_EXERCISE_
Scan the entries below. Report each line where the string "left" occurs.

#### DATA PROVIDED ####

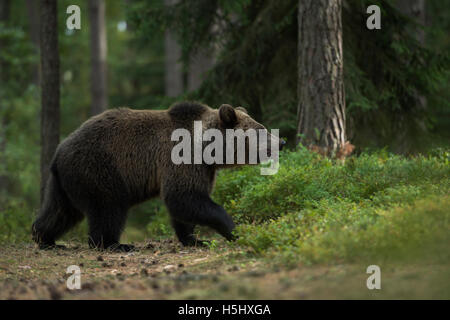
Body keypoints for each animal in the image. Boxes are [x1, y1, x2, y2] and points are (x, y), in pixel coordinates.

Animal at [32, 101, 284, 251]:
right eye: (261, 130)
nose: (281, 141)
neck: (208, 149)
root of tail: (59, 151)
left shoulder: (204, 169)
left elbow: (186, 205)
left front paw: (195, 239)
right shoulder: (183, 159)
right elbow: (183, 197)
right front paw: (233, 229)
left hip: (66, 180)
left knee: (61, 210)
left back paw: (45, 238)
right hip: (100, 169)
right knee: (109, 208)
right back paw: (112, 244)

####

_ANSWER SPACE_
left shoulder: (204, 169)
left elbow: (186, 205)
left front paw: (195, 239)
left hip: (66, 180)
left knee: (61, 210)
left back paw: (45, 238)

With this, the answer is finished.